Every system that we tested consisted of different tools and components, bundled together as a single system. Part of the argument for a DAME over a DAMS is the ability to determine the components in these bundles locally, and to swap them out to meet evolving needs.
With that in mind the task forced recommended the deployment of modular digital asset management components to meet the complex needs of the Texas A&M University Libraries and campus. These include:
- The deployment of a system to manage and store digital assets and metadata. Our recommended open-source system is Fedora 4, to be coupled with Blacklight and Solr for search and retrieval. Solr indexes content managed by the repository, and Blacklight enables search and retrieval across the indexed content.
- The development of custom user interfaces as appropriate (likely, public user interface and administrative interfaces).
- The deployment of a triple store to enable linked data, along with Apache Camel and Fuseki as the basis of connecting Fedora to the triple store and to Solr indexing software.
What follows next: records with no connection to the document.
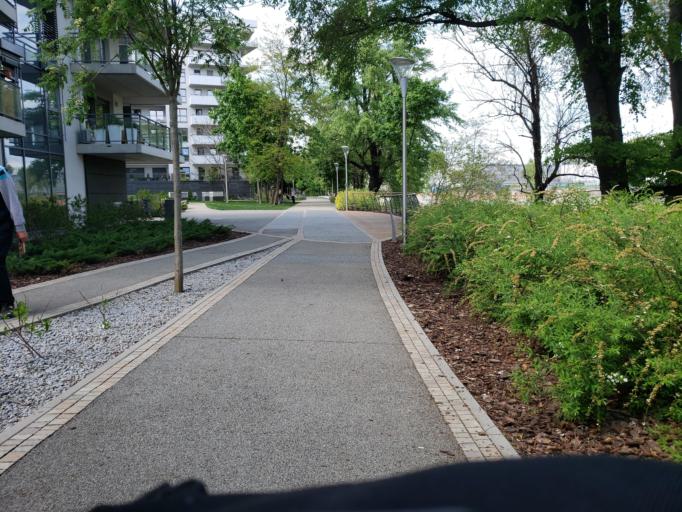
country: PL
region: Lower Silesian Voivodeship
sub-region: Powiat wroclawski
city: Wroclaw
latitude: 51.1188
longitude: 17.0252
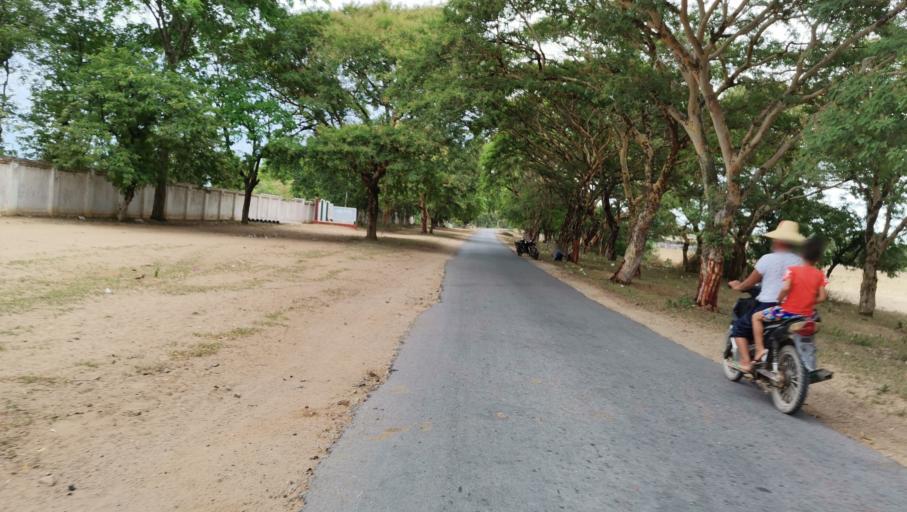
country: MM
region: Mandalay
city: Myingyan
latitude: 21.8475
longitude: 95.4295
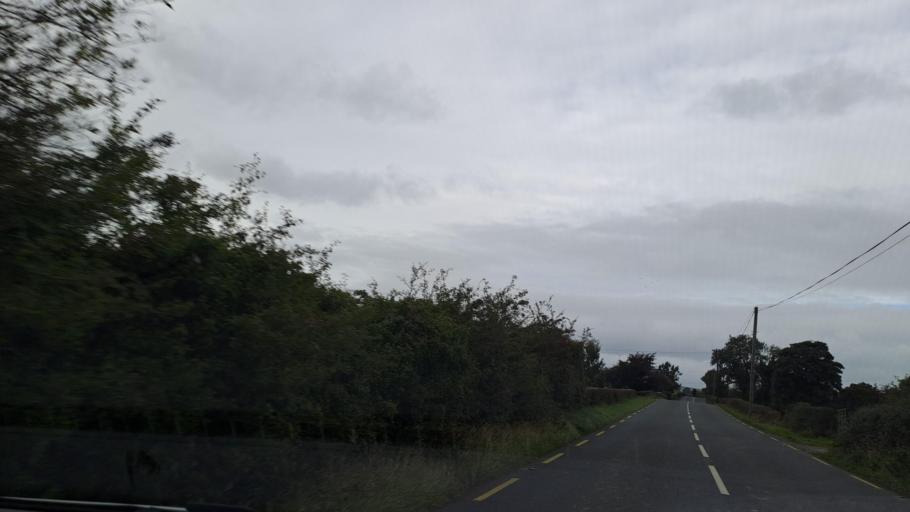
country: IE
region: Ulster
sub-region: An Cabhan
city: Bailieborough
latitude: 54.0238
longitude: -6.9062
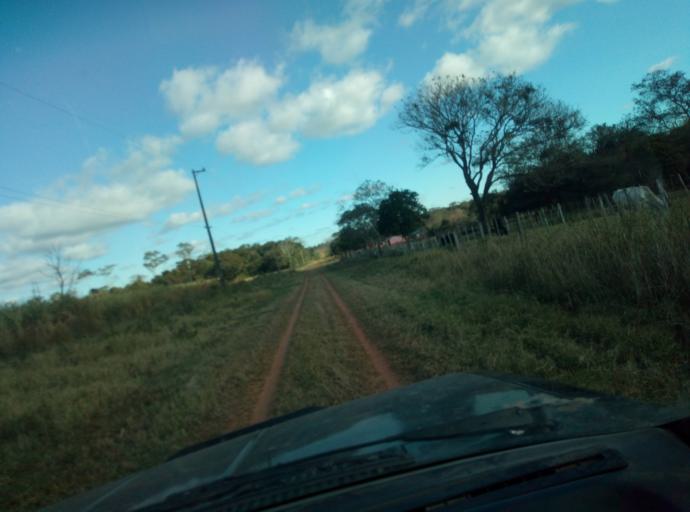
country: PY
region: Caaguazu
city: Doctor Cecilio Baez
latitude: -25.1672
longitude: -56.2727
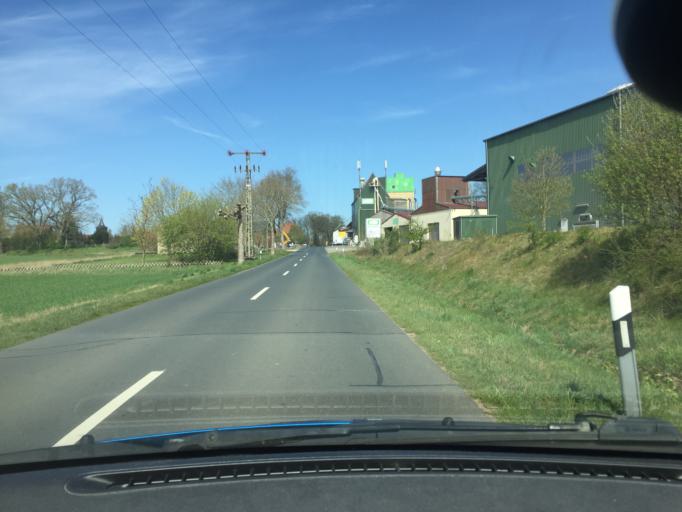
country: DE
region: Lower Saxony
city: Ratzlingen
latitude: 52.9724
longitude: 10.6779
- The deployment of an exhibition system. Our recommended open-source exhibition layer would be Spotlight, which is an extension to Blacklight and will easily integrate into our DAME.
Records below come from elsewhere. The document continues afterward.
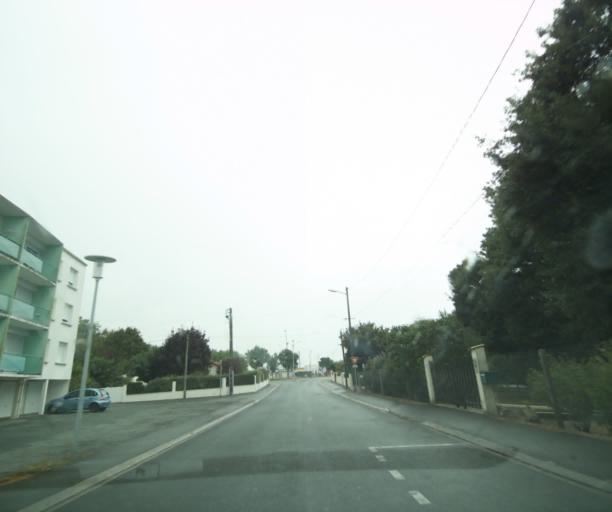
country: FR
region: Poitou-Charentes
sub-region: Departement de la Charente-Maritime
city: Tonnay-Charente
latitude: 45.9460
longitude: -0.9117
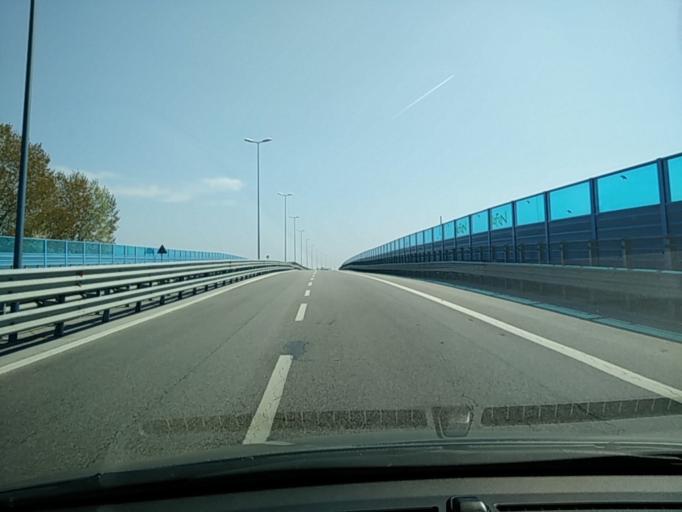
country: IT
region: Veneto
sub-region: Provincia di Treviso
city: Treviso
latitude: 45.6572
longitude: 12.2071
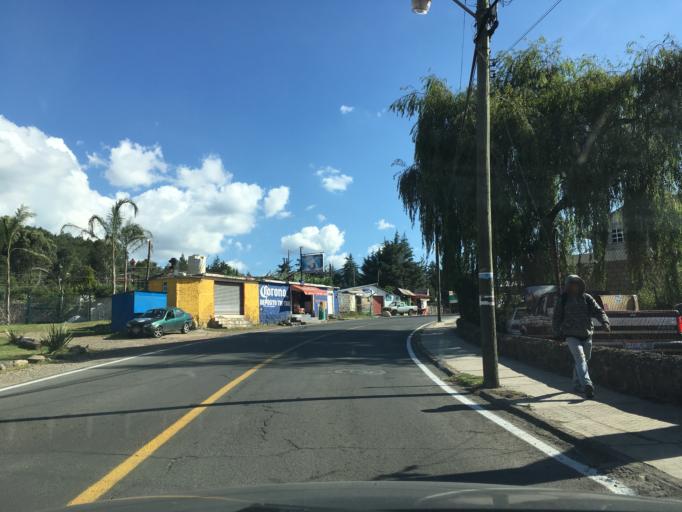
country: MX
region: Hidalgo
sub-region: Omitlan de Juarez
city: San Antonio el Paso
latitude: 20.2066
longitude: -98.5702
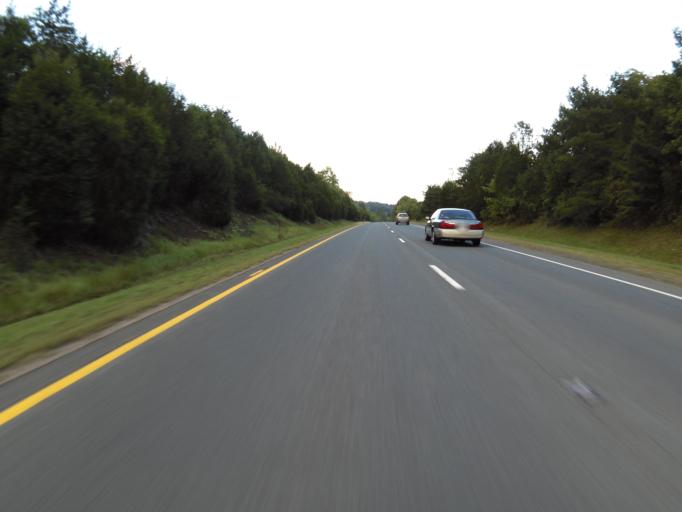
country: US
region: Virginia
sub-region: Fauquier County
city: Warrenton
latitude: 38.6941
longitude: -77.8927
- The deployment of a preservation system that would consist of Artefactual’s Archivematica that connects to localized redundant storage. Redundant storage it connected to dark archive of the Digital Preservation Network (DPN) and Amazon’s Glacier via Duracloud.
The development of the ecosystem has started. The Libraries’ IT team has started working on bringing up Fedora 4, along with the other components recommended by the task force. As mentioned above the preservation layer had already been in development, and the final kinks are being worked out in that part of the system. The hope is that the ecosystem will be fully functional within a year.
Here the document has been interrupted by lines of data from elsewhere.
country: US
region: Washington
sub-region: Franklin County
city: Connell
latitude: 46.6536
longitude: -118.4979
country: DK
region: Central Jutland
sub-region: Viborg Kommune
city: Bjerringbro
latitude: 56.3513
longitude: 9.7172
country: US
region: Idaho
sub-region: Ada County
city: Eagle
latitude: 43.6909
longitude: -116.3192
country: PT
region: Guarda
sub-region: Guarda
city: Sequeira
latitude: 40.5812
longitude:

Overall, the work of the task force was beneficial. We had input from a number of stakeholders that brought forward desired functionality that one specific group of users might not have considered. There was a very strong presence on the Task Force representing the Special Collections, but also our preservation unit which had very similar ideas have groups that are regularly working together. The addition of subject/reference librarians and cataloging and the expertise of the Digital Initiatives group (Library IT) brought yet other perspectives. Having some university representatives also gave us an idea what units around Texas A&M require when dealing with digital materials. The task force had sent out surveys to a number of units on campus and we were able to gather a larger amount of useful info. At a minimum I now know of some units that have large amounts of electronic files that we will have to prepare for in the near future as we bring up the DAME and continue to develop our digital archiving process at Texas A&M. In the end this diverse group with expertise in a number of areas allowed us to test a large number of software solutions. We were able to robustly test the functionality of these solutions and we were able to collect data on strengths and weaknesses of the different softwares. The solution of a DAME built off of Fedora 4 and bringing in a number of other open source solutions might not work for other institutes as we are heavily reliant on the expertise of our IT to bring all of these components together, but the process of creating a task force for a diverse group (including those outside the library) was beneficial. We now have buy-in that had not existed before from multiple units in the library and interests from outside the Libraries, specifically in the area of materials related to the University Archives.
Greg Bailey is the University Archivist at Texas A&M University, a position he has help since January 2014. Prior to that, he served at the University Archivist and Records Manager at Stephen F. Austin State University. He is currently a member of the College and University Archives Section’s Steering Committee.